==== Textauszug ====
Wüste statt Wiesn:

Oktoberfest soll nach München verlegt werden

Wiesn trotz Corona? Dubai macht’s möglich: Wie einer der beteiligten Veranstaltungsprofis dem deutschen Online Magazin “Spiegel” bestätigte, soll das größte Volksfest der Welt einfach von München nach Dubai verlegt werden.

Hamburg, 29. April 2021 | O’ Zapft is – doch diesmal in den Vereinigten Arabischen Emiraten. Das Münchner Oktoberfest wurde pandemiebedingt zuvor für heuer abgesagt. Jetzt kam die Rettung: Nach Plänen des Veranstalterteams soll das größte Volksfest der Welt einfach in die Wüste verlagert werden, an einem Ort wo trotz Corona nichts unmöglich scheint.

Wie der “Spiegel” berichtet, soll das Oktoberfest auf eine Fläche von 42.000 Quadratmeter nahe der Dubai Marina stattfinden. Der Berliner Weihnachtsmarktchef Charles Blume bestätigte dem “Spiegel”, dass es bereits eine Zusage der Verantwortlichen der Emirate gebe.

Dem Veranstalter vor Ort ist es dennoch ein hohes Anliegen, beide Kulturen zu respektieren. Betrunkene sollen demnach in Shuttlebussen zu ihrne Hotels zurückgefahren werden und dürfen angetrunken nicht in der Stadt herumlaufen. Weitere Details hat der Veranstalter aufgrund einer Verschwiegenheitspflicht gegenüber “Spiegel” noch nicht preisgeben dürfen.
==== Bereitgestellte Daten ====
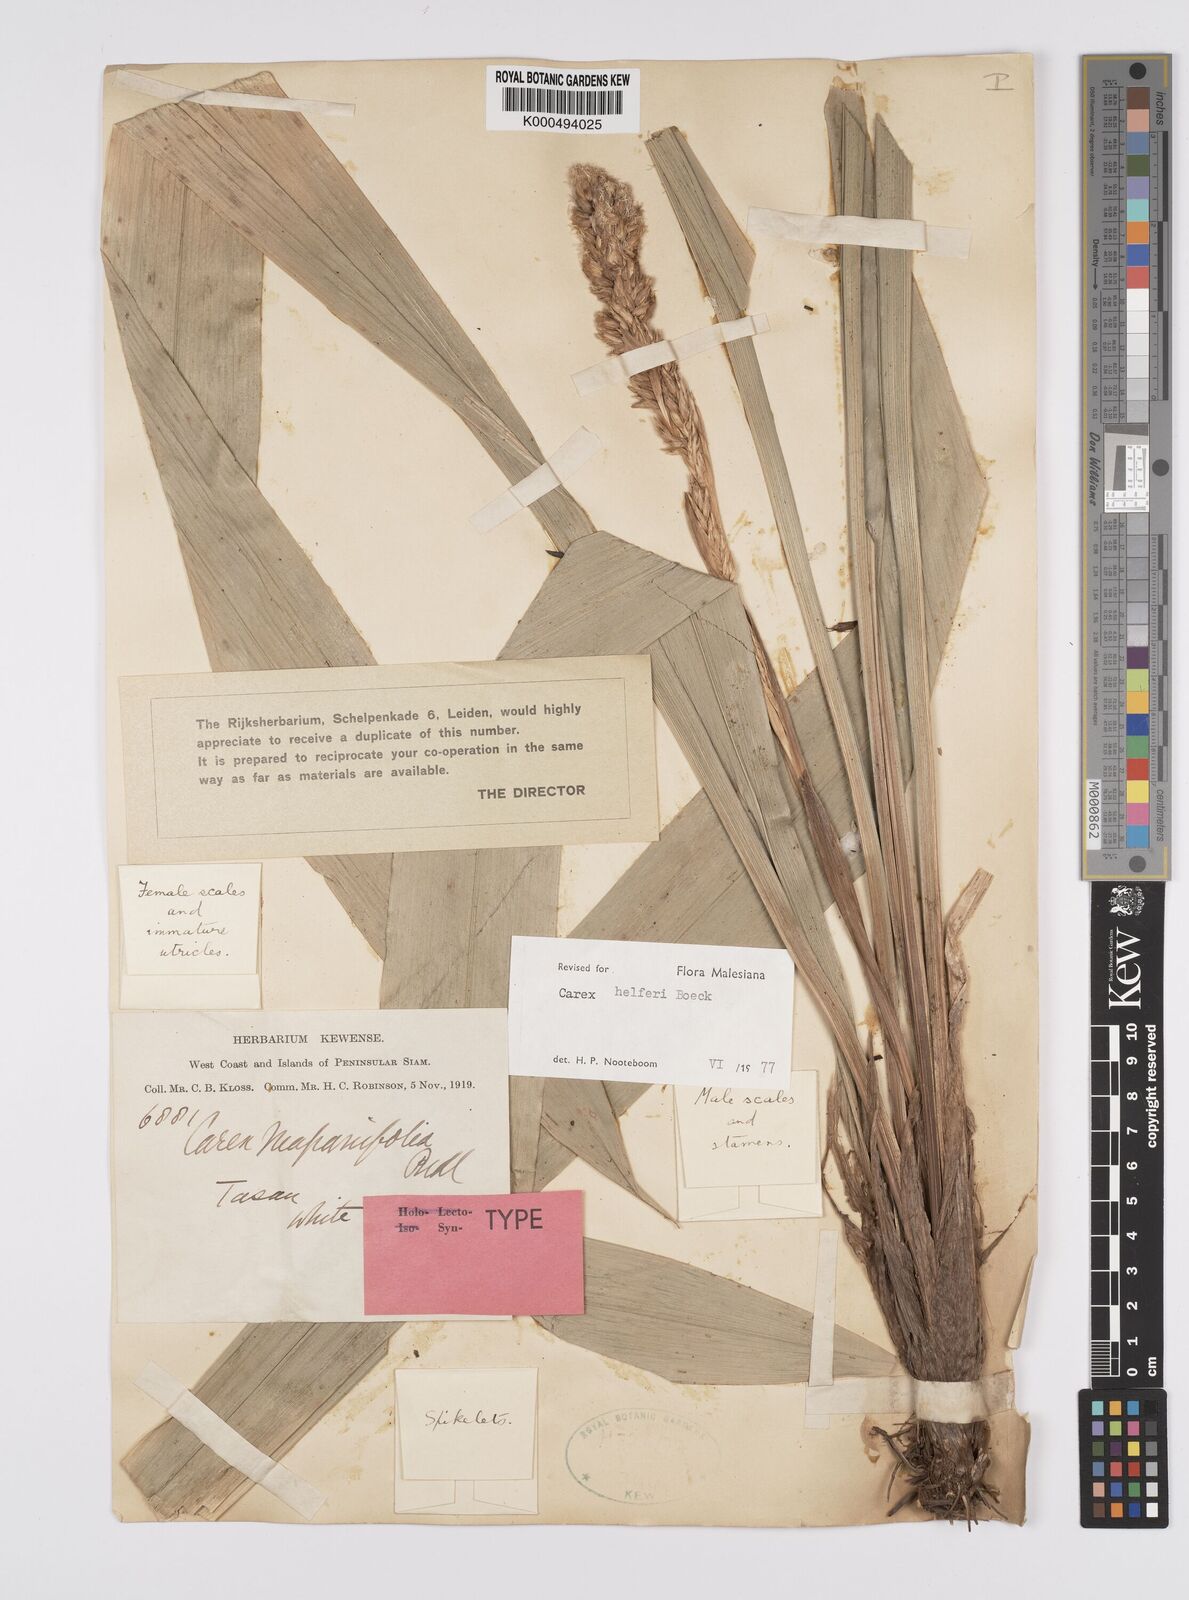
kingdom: Plantae
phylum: Tracheophyta
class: Liliopsida
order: Poales
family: Cyperaceae
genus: Carex
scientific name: Carex helferi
====
Schreiben Sie aus dem Text über die Verlegung des Oktoberfests nach Dubai den Abschnitt von „Oktoberfest soll nach“ bis einschließlich „der Emirate gebe.“ wortgetreu ab.

Oktoberfest soll nach München verlegt werden

Wiesn trotz Corona? Dubai macht’s möglich: Wie einer der beteiligten Veranstaltungsprofis dem deutschen Online Magazin “Spiegel” bestätigte, soll das größte Volksfest der Welt einfach von München nach Dubai verlegt werden.

Hamburg, 29. April 2021 | O’ Zapft is – doch diesmal in den Vereinigten Arabischen Emiraten. Das Münchner Oktoberfest wurde pandemiebedingt zuvor für heuer abgesagt. Jetzt kam die Rettung: Nach Plänen des Veranstalterteams soll das größte Volksfest der Welt einfach in die Wüste verlagert werden, an einem Ort wo trotz Corona nichts unmöglich scheint.

Wie der “Spiegel” berichtet, soll das Oktoberfest auf eine Fläche von 42.000 Quadratmeter nahe der Dubai Marina stattfinden. Der Berliner Weihnachtsmarktchef Charles Blume bestätigte dem “Spiegel”, dass es bereits eine Zusage der Verantwortlichen der Emirate gebe.